*** INFORMATION SUPPLIED ***

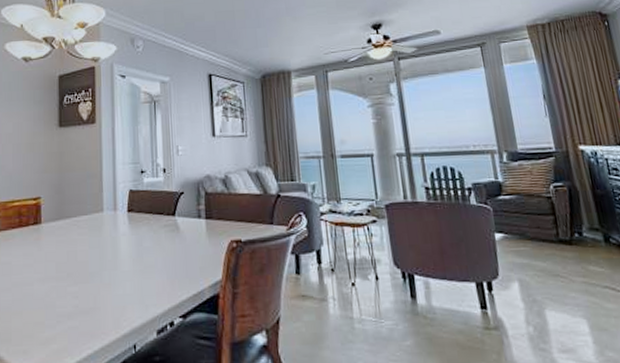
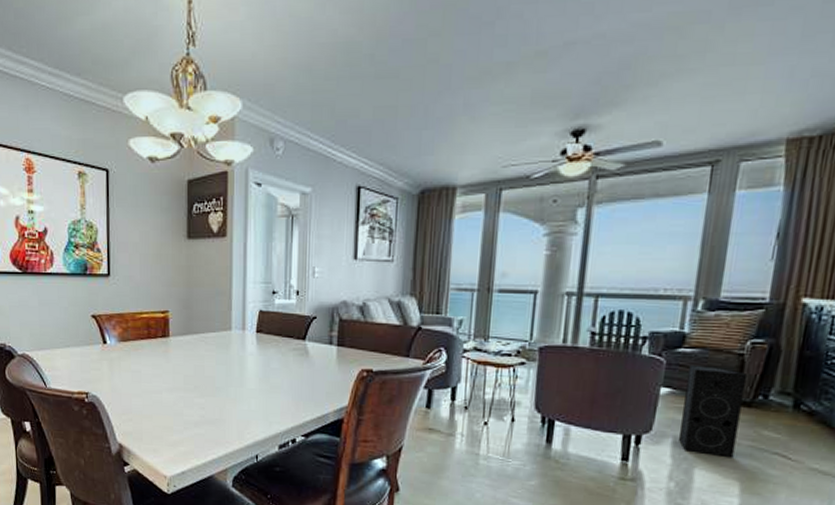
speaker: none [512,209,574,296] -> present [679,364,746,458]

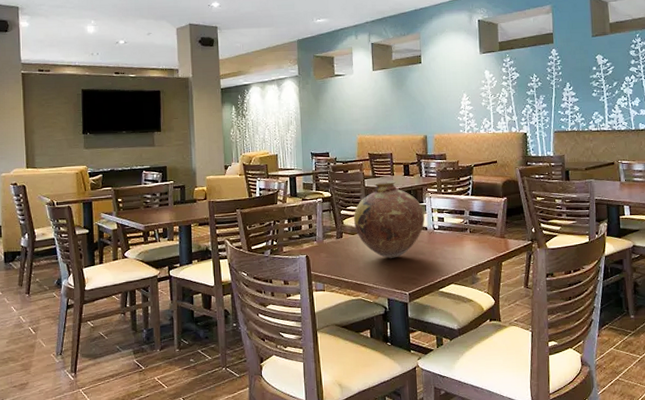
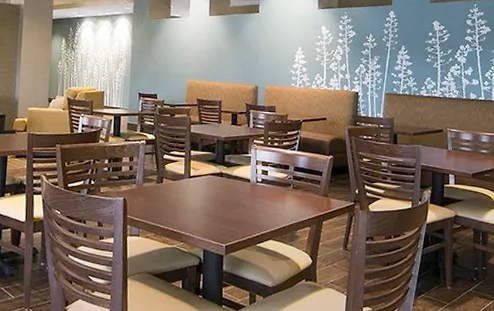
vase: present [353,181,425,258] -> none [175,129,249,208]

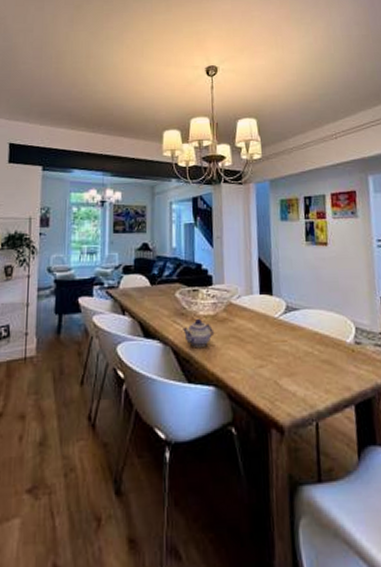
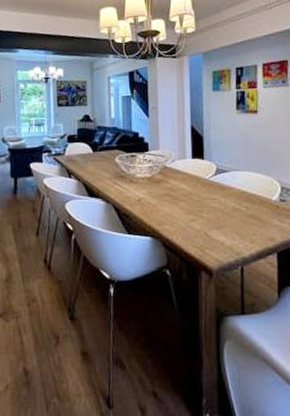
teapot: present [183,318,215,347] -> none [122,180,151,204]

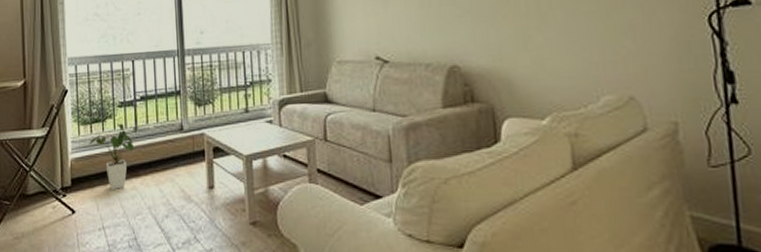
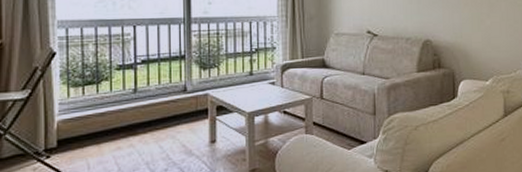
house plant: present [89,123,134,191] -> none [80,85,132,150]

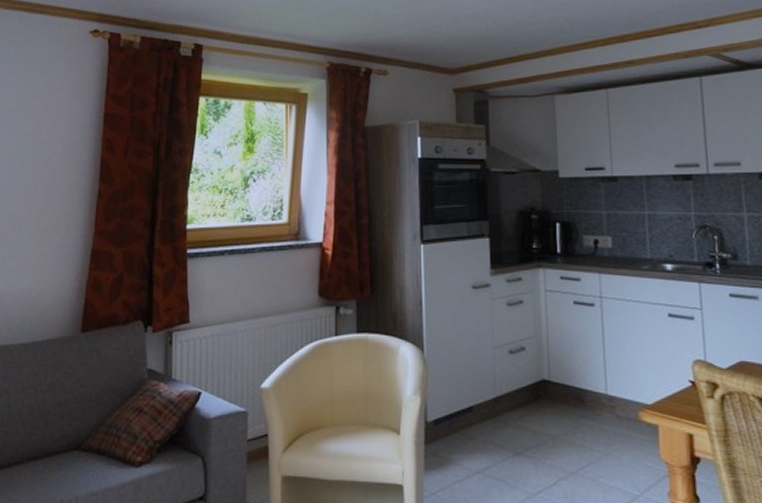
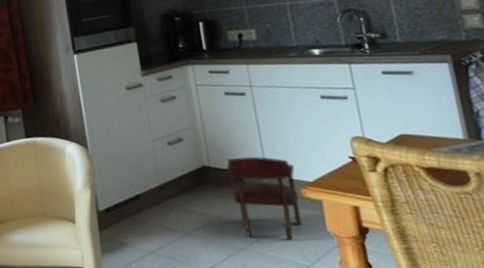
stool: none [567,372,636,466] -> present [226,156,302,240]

***

AIM OF THE TASK: Only the lines from the one with "teapot: present [183,318,215,347]" through the end of the data, both ends included, should be written out exactly, and no pictures should appear.

SOLUTION TO THIS EXERCISE:
teapot: present [183,318,215,347] -> none [122,180,151,204]

house plant: present [89,123,134,191] -> none [80,85,132,150]

stool: none [567,372,636,466] -> present [226,156,302,240]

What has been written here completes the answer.